特掲診療料は薬の説明、病気に関する生活指導を点数化した医学管理等をはじめ
検査・手術・病理診断など細かく分かれている。同時に複数の検査をすれば併せて診断できる。診療報酬は患者7:看護師1の割合で分かれている。
2年に一度の診療報酬改定⇒国の医療政策の方向性と合致した項目が新設、もしくは点数の引き上げ、引き下げが行われ、医療機関に対してインセンティブ=経済誘導がなされる。
例えば20年前は平均在院日数は40日であったものが、今では19日に減っている。このことは急性期病院と慢性期病院に機能分化し、かつ急性期病院が平均在院日数を減らせば収入があがるように「経済誘導」した結果です。
日本の医療保険制度とは
病院経営にとって、保険制度についての理解は必要不可欠です。
日本の保険制度は皆保険制度といって、国民すべてが何らかの医療保険に入る仕組みになっています。
ただ近年では医療費が財政圧迫になっている状態で、制度を維持するために
保険適用に制限をかけたり、高齢者の負担の仕組みを変えています。
おおまかに医療費は
医療費=保険料+税金 で その制度を維持しています。
本日は医療保険についてお話します。
保険料とは、4者によつ関係で成立しています。
4者とは治療を受ける加入者(患者・家族)、
加入者から保険料を受け取り、保険証を発行する保険者、
保険者よりお金を受け取り、適正な保険適用か審査をする支払基金・国保連合会、
そして治療を行い支払基金・国保連合会から診療報酬を支払われる医院です。
保険料を徴収して管理をする者を保険者といいます。保険者は加入しているひとではなく、保険料を負担・管理する者のことです。
(1)社会保険
社会保険とはサラリーマンや個人事業主に雇われている人が加入する保険です。
保険者には同業種の大会社が集まって作る健康保険組合(組合健保)、中小会社が加入する全国健康保険組合(協会けんぽ)、公務員が加入する共済組合などがあります。
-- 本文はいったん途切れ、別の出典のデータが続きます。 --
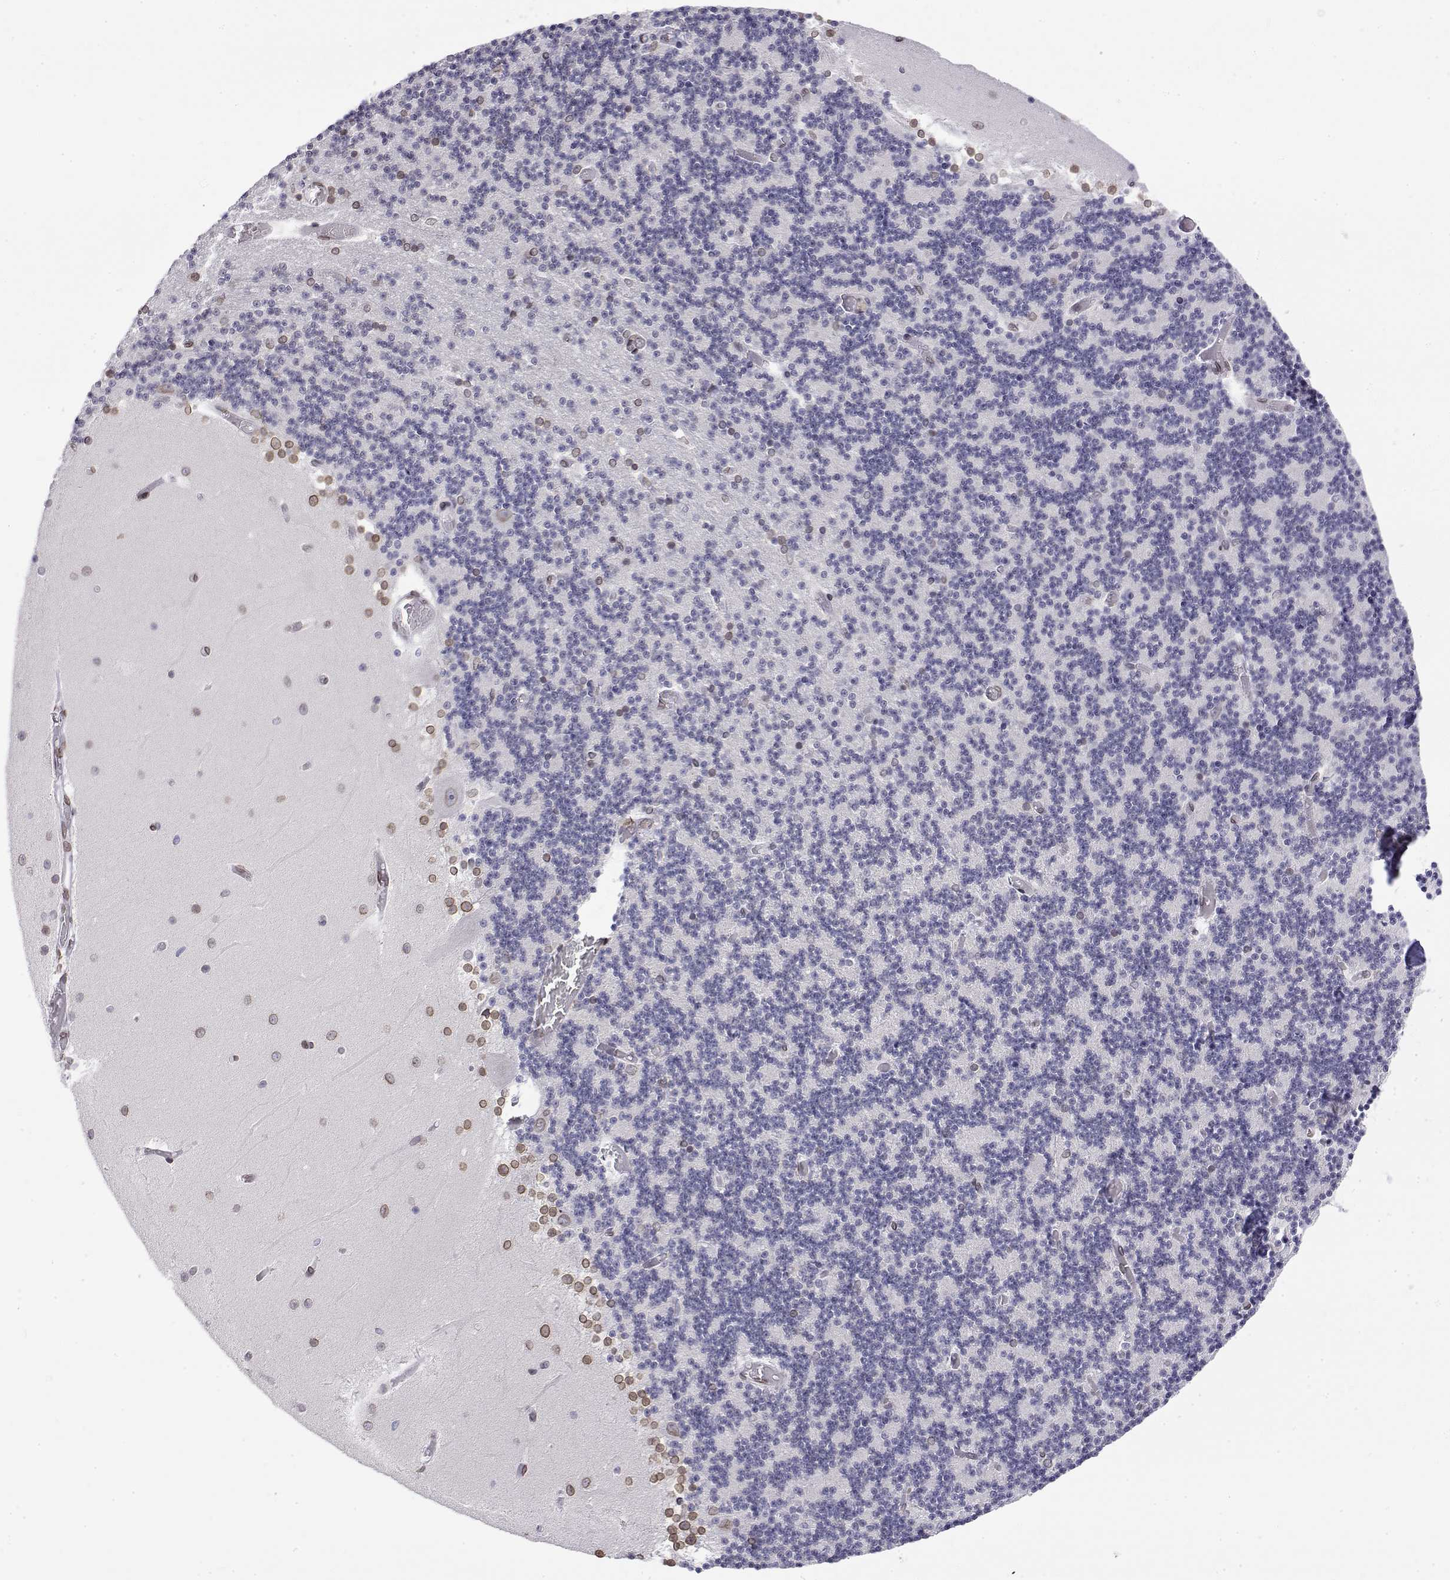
{"staining": {"intensity": "negative", "quantity": "none", "location": "none"}, "tissue": "cerebellum", "cell_type": "Cells in granular layer", "image_type": "normal", "snomed": [{"axis": "morphology", "description": "Normal tissue, NOS"}, {"axis": "topography", "description": "Cerebellum"}], "caption": "This is an immunohistochemistry (IHC) image of normal cerebellum. There is no expression in cells in granular layer.", "gene": "ZNF532", "patient": {"sex": "female", "age": 28}}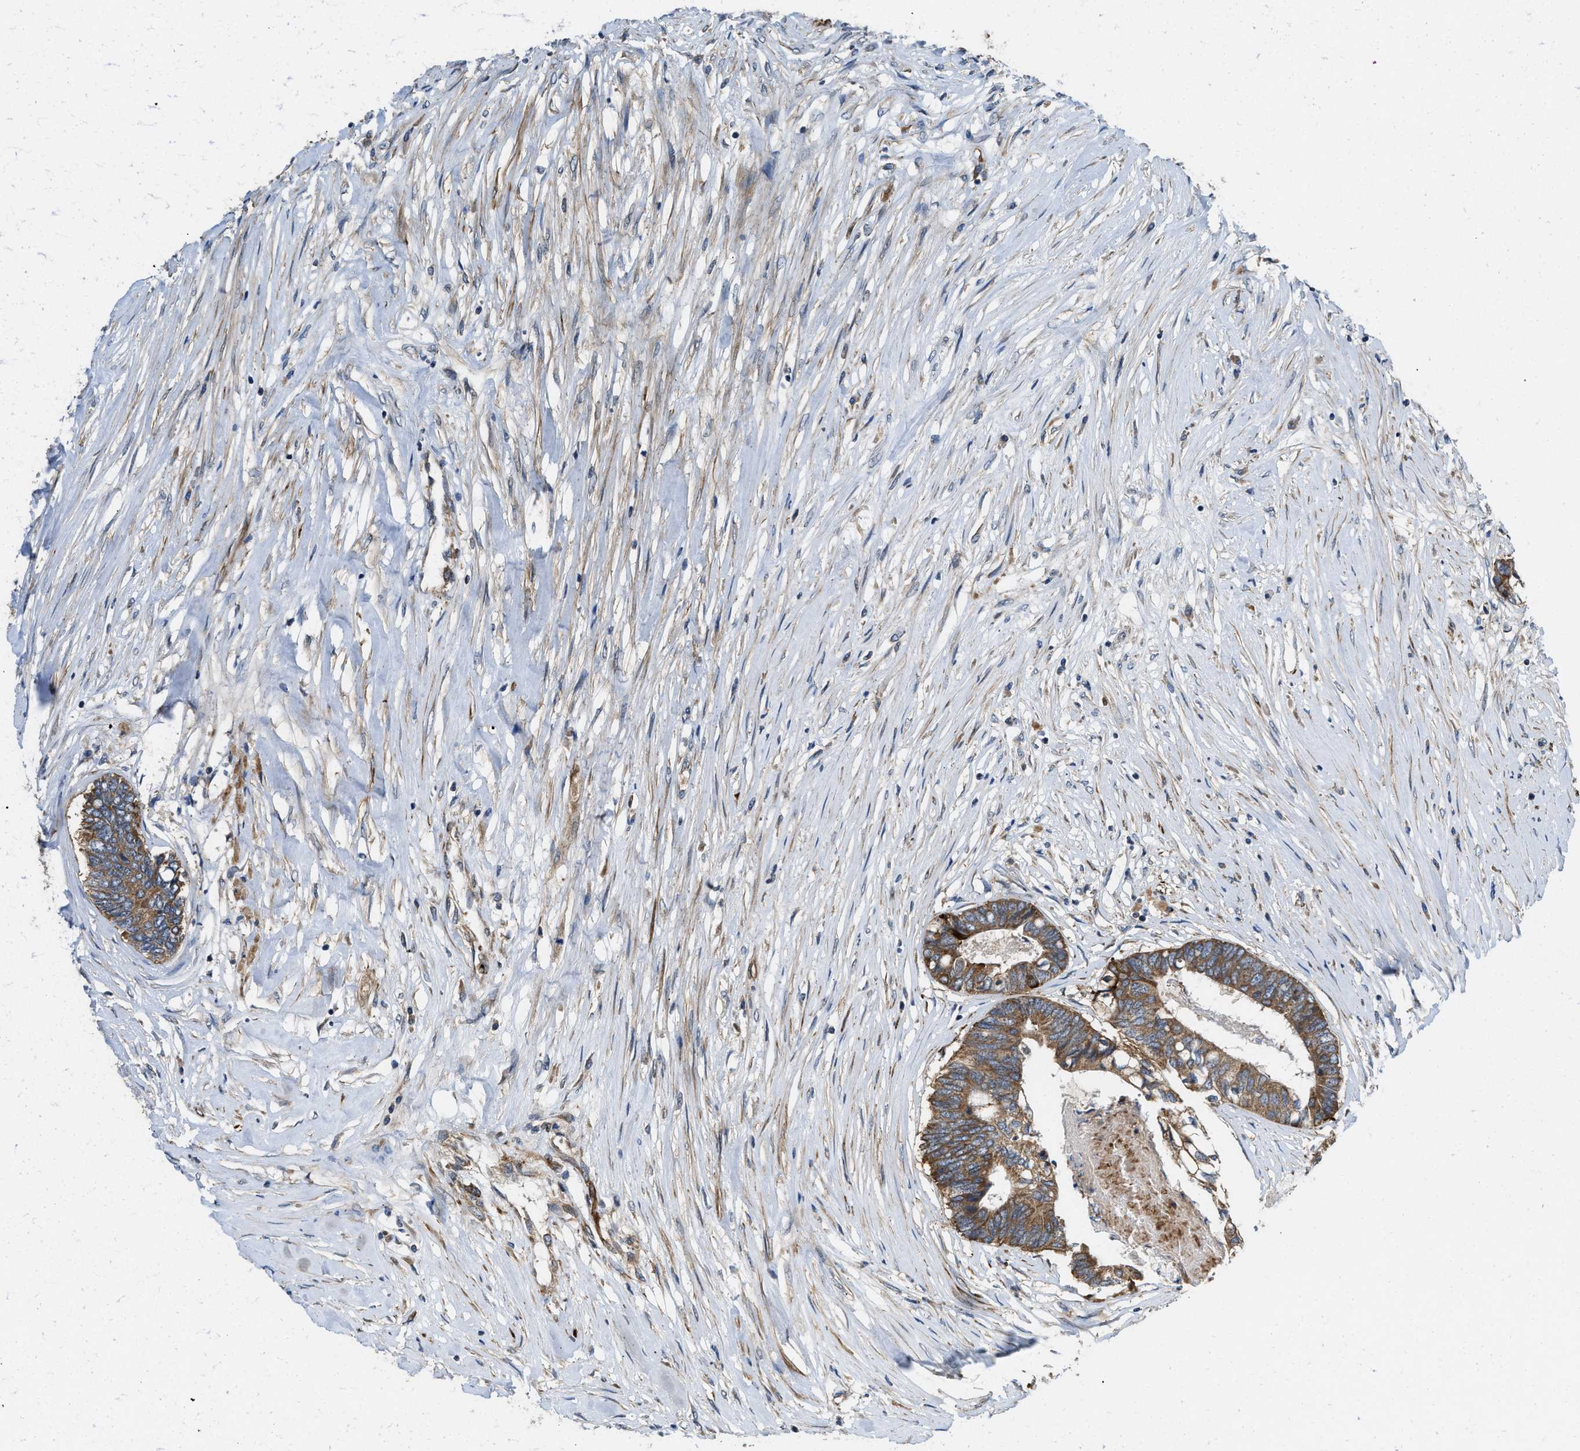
{"staining": {"intensity": "moderate", "quantity": ">75%", "location": "cytoplasmic/membranous"}, "tissue": "colorectal cancer", "cell_type": "Tumor cells", "image_type": "cancer", "snomed": [{"axis": "morphology", "description": "Adenocarcinoma, NOS"}, {"axis": "topography", "description": "Rectum"}], "caption": "Tumor cells demonstrate medium levels of moderate cytoplasmic/membranous expression in approximately >75% of cells in human colorectal cancer.", "gene": "ZNF599", "patient": {"sex": "male", "age": 63}}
社会保険は、一定の要件に該当することで強制加入となります。
医療費が7割、自己負担が3割です。
またこの医療費とは、医院側からは診療報酬と呼ばれ、
自己負担は医院側からは窓口収入と呼ばれます。
(2)国民健康保険
国保とは社会保険に加入しておらず、かつ生活保護を受けていない
個人事業主や退職者が入る保険です。
保険者は市区町村です。
加入者が医院で保険証を提示すれば医療費の7割を保険者、自己負担は3割です。
また生活保護を受けてる人は、公費負担医療制度に加入することで医院での自己負担が税金で助成されます。
(3)後期高齢者医療(2008年 8月~)
75歳以上の高齢者と前期高齢者(65歳~74歳)で障害のある人が対象で、
後期高齢者医療に加入している人は医院で保険証を提示すれば医療費の9割を保険者が負担するため自己負担は1割です。
以上が主な保険です。
加入者が支払う保険料は収入によって計算されますが、それだけでは財源不足になるため、他の医療保険制度
に加入している人たちから支援金をもらっています。
また日本は保険医療機関に指定された医院は全国どこでも治療を受けれます。これを
「フリーアクセス」といいます。
このとき医院は一か月分をまとめて支払基金・国保連合会に請求を出します。
入金は2か月後になりかつ診療報酬は減額されることがほとんどです。 また患者が退職前の保険証を提出すると診療報酬の請求書が差し戻されます。この場合には退職後の保険証を確認して再度請求するため、入金時期が遅れます。
つまり医院は保険者が負担する7割のお金が予定通り、全額入金されるとは限りません。しっかりと資金繰りに余裕を持つことが必要となります。